__Problem to solve__:
If a line in the entries includes "Nutzung", show that line.

__Change detection data__:
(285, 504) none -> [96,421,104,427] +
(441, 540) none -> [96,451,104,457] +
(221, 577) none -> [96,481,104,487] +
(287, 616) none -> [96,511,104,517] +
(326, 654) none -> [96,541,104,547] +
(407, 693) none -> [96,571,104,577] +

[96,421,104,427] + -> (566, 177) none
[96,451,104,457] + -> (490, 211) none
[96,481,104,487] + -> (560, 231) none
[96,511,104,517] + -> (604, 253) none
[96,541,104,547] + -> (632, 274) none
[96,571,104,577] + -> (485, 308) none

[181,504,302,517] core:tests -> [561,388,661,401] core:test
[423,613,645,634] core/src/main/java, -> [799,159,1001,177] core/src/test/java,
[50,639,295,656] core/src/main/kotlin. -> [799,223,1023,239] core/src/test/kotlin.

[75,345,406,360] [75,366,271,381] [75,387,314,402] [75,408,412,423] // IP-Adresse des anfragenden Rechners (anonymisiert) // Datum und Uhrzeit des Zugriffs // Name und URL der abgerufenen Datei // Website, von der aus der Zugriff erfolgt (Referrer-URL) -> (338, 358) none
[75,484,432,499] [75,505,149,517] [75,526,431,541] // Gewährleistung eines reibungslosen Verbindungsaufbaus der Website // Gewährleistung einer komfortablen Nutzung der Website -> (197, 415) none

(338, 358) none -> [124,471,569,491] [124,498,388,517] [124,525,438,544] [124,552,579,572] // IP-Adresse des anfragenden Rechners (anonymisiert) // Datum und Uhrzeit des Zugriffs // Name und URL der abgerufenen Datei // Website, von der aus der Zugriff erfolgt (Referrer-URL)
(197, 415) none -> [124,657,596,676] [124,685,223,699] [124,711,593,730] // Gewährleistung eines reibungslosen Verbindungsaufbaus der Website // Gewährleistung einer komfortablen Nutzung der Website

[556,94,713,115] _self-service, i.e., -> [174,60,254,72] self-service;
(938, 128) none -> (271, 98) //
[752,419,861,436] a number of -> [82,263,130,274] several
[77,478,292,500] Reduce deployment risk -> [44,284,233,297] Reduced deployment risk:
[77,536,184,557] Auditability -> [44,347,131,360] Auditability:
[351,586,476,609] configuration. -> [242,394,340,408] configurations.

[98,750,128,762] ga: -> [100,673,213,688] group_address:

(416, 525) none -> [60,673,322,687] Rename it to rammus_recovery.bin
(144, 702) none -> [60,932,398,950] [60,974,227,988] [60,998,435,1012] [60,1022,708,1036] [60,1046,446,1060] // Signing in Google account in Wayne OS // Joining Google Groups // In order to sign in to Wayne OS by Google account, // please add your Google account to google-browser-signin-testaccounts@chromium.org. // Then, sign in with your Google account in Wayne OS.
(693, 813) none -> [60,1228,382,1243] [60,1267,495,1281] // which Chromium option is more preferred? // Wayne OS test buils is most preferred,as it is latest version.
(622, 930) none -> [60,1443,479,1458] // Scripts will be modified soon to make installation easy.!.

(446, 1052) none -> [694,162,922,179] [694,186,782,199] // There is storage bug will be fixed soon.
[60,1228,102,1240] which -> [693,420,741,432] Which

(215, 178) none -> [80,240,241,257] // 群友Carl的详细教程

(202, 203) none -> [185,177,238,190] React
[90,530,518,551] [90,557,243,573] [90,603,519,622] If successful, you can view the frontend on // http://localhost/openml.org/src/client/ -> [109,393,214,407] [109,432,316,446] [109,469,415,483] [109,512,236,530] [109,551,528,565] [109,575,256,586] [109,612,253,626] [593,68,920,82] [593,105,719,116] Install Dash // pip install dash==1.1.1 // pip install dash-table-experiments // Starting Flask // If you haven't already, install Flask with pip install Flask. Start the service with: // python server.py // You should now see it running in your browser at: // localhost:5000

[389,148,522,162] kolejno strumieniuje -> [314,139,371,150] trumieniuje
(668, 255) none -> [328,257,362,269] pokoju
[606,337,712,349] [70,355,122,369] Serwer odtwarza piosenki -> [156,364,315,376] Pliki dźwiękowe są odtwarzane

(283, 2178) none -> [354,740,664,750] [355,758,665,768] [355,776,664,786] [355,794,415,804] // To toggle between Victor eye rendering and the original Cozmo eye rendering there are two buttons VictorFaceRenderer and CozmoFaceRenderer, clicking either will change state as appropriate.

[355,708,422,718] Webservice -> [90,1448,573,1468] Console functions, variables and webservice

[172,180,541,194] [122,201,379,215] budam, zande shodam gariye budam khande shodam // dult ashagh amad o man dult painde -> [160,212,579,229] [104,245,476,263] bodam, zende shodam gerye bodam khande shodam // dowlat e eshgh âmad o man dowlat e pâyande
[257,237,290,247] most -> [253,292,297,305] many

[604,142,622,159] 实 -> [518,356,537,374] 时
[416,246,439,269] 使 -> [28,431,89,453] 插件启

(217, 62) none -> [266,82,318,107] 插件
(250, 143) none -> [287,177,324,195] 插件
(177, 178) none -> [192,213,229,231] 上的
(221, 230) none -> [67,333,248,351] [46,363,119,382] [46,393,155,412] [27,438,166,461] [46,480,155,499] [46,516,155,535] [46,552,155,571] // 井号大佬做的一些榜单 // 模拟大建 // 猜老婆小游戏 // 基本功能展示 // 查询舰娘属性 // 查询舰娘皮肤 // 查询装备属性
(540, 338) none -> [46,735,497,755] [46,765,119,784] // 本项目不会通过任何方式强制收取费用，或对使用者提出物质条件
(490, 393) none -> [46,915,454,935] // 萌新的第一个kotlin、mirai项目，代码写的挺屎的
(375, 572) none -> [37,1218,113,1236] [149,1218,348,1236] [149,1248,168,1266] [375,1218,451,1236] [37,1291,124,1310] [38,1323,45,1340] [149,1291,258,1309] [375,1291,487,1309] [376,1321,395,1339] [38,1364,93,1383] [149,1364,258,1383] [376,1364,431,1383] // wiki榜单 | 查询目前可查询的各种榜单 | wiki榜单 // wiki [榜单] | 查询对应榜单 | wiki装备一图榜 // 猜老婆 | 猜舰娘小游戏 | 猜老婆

__Result of the task__:
[75,484,432,499] [75,505,149,517] [75,526,431,541] // Gewährleistung eines reibungslosen Verbindungsaufbaus der Website // Gewährleistung einer komfortablen Nutzung der Website -> (197, 415) none
(197, 415) none -> [124,657,596,676] [124,685,223,699] [124,711,593,730] // Gewährleistung eines reibungslosen Verbindungsaufbaus der Website // Gewährleistung einer komfortablen Nutzung der Website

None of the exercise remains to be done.